WHAT TO WORK ON: Copy each of the rows below character for character, leaving the pictures out of your copy.

DATA EXCERPTS:
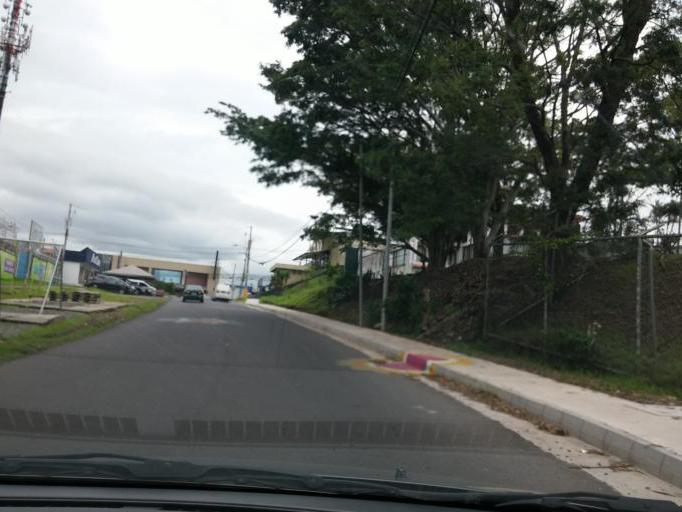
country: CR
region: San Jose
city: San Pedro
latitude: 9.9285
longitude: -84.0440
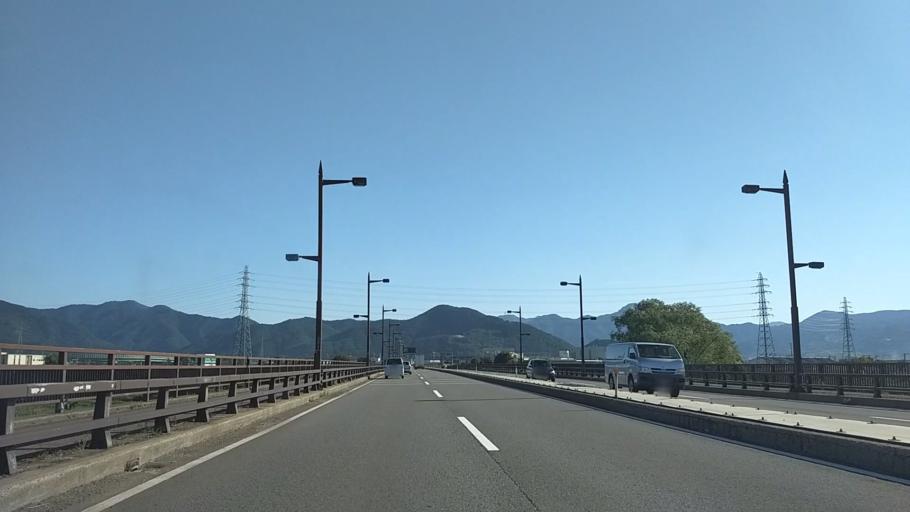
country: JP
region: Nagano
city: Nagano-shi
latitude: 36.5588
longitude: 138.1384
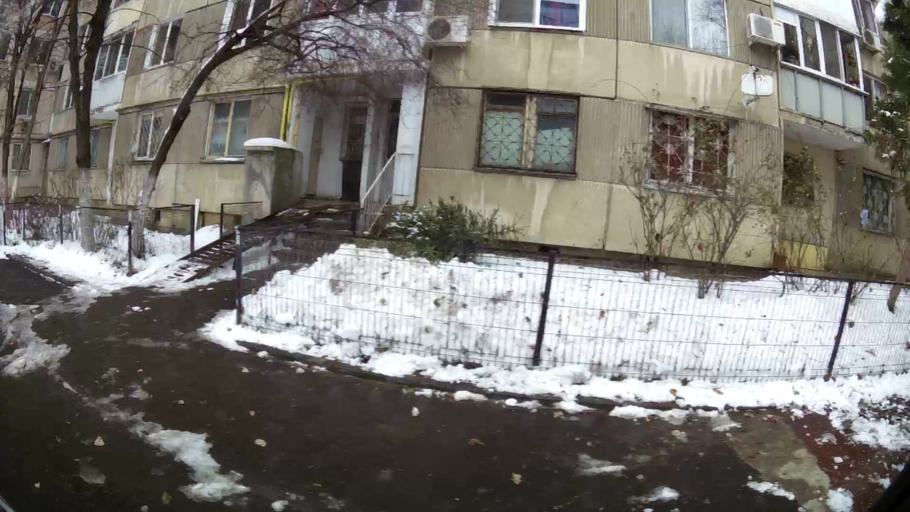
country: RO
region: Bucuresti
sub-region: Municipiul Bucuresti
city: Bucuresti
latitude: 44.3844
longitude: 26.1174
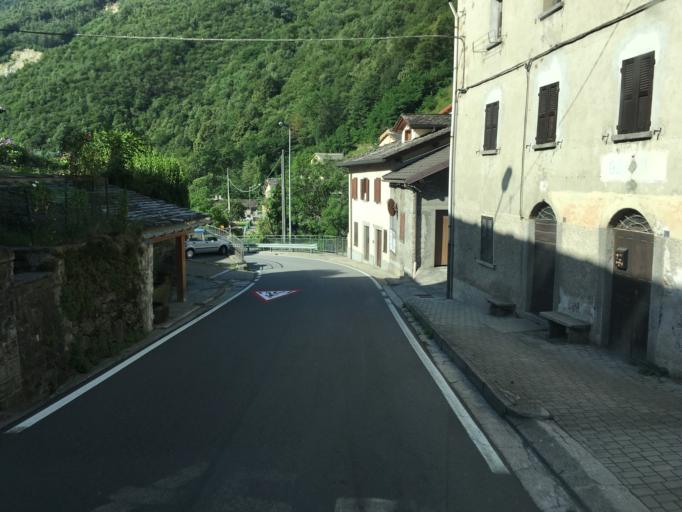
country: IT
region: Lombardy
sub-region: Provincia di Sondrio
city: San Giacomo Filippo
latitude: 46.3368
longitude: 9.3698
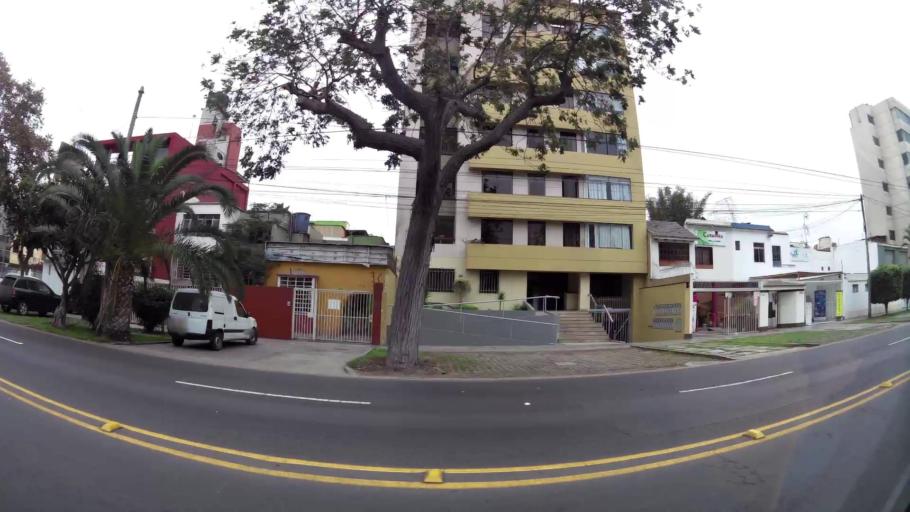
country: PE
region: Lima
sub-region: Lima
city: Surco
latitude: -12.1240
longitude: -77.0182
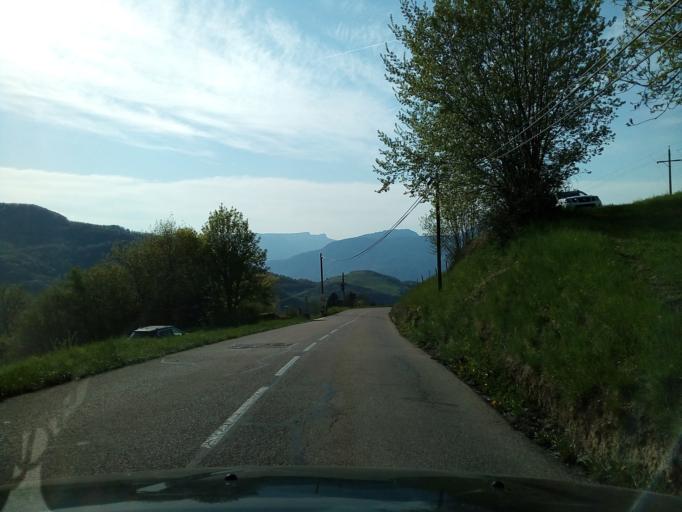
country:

SOLUTION TO THIS TASK:
country: CR
region: San Jose
city: San Pedro
latitude: 9.9285
longitude: -84.0440
country: JP
region: Nagano
city: Nagano-shi
latitude: 36.5588
longitude: 138.1384
country: RO
region: Bucuresti
sub-region: Municipiul Bucuresti
city: Bucuresti
latitude: 44.3844
longitude: 26.1174
country: IT
region: Lombardy
sub-region: Provincia di Sondrio
city: San Giacomo Filippo
latitude: 46.3368
longitude: 9.3698
country: PE
region: Lima
sub-region: Lima
city: Surco
latitude: -12.1240
longitude: -77.0182
country:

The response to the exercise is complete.